Comment by theideaofcoffee

3 hours ago

Same, my time at a F100 ecommerce retailer showed me the same. Every change control board justification needed an explicit back-out/restoration plan with exact steps to be taken, what was being monitored to ensure that was being held to, contacts of prominent groups anticipated to have an effect, emergency numbers/rooms for quick conferences if in fact something did happen.

The process was pretty tight, almost no revenue-affecting outages from what I can remember because it was such a collaborative effort (even though the board presentation seemed a bit spiky and confrontational at the time, everyone was working together).

And you moved at a glacial pace compared to Cloudflare. There are tradeoffs.

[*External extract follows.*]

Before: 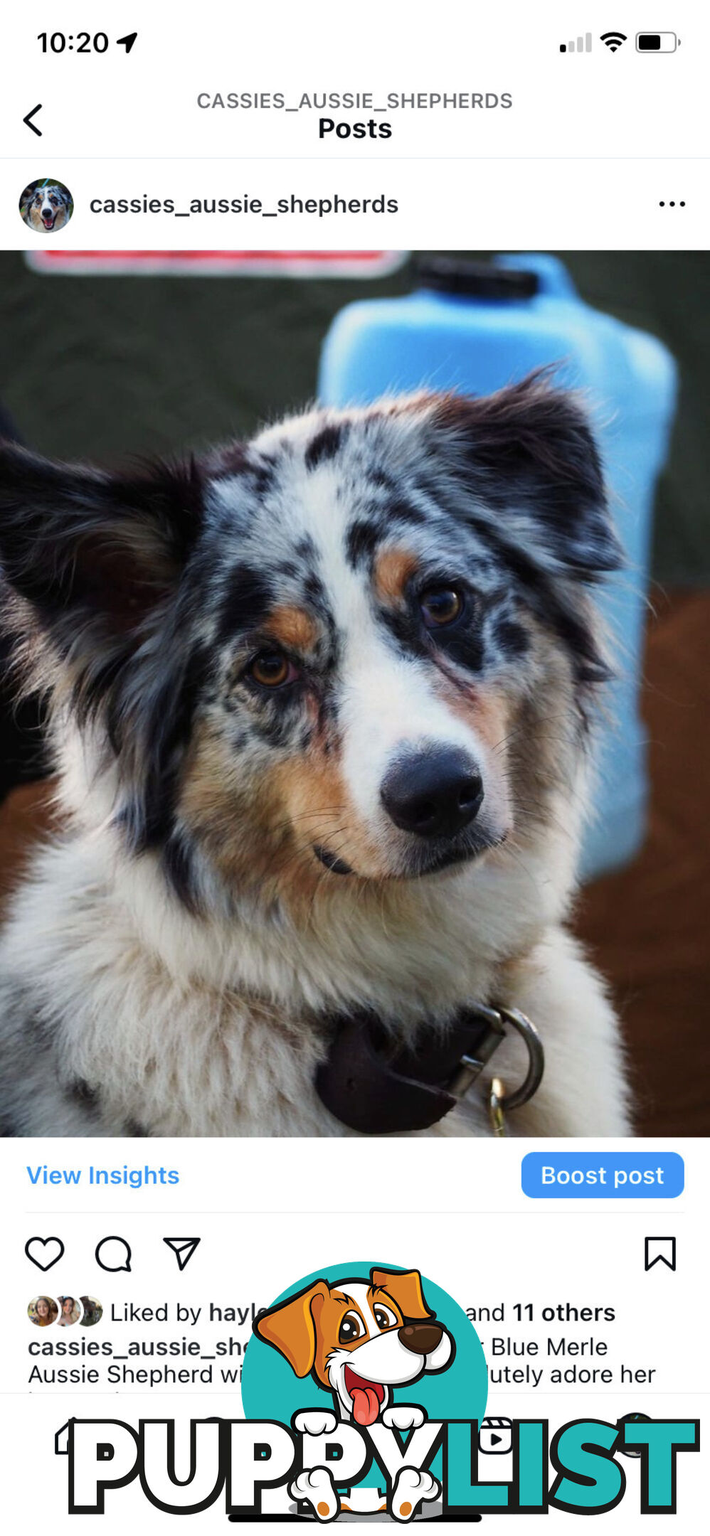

  • Yes, of course, I want the organization that inserted itself into handling 20% of the world's internet traffic to move fast and break things. Like breaking the internet on a bi-weekly basis. Yep, great tradeoff there.

    Give me a break.

    • While you're taking your break, exploits gain traction in the wild and one of the value propositions for using a service provider like CloudFlare is catching and mitigating theses exploits as fast as possible. From the OP, this outage was in relation to handling a nasty RCE.

    • Lest we forget, they initially rose to prominence by being cheaper than the existing solutions, not better, and I suppose this is a tradeoff a lot of their customers are willing to make.

    • But if your job is mitigate attacks/issues then things can very broken while you're being slow to mitigate it.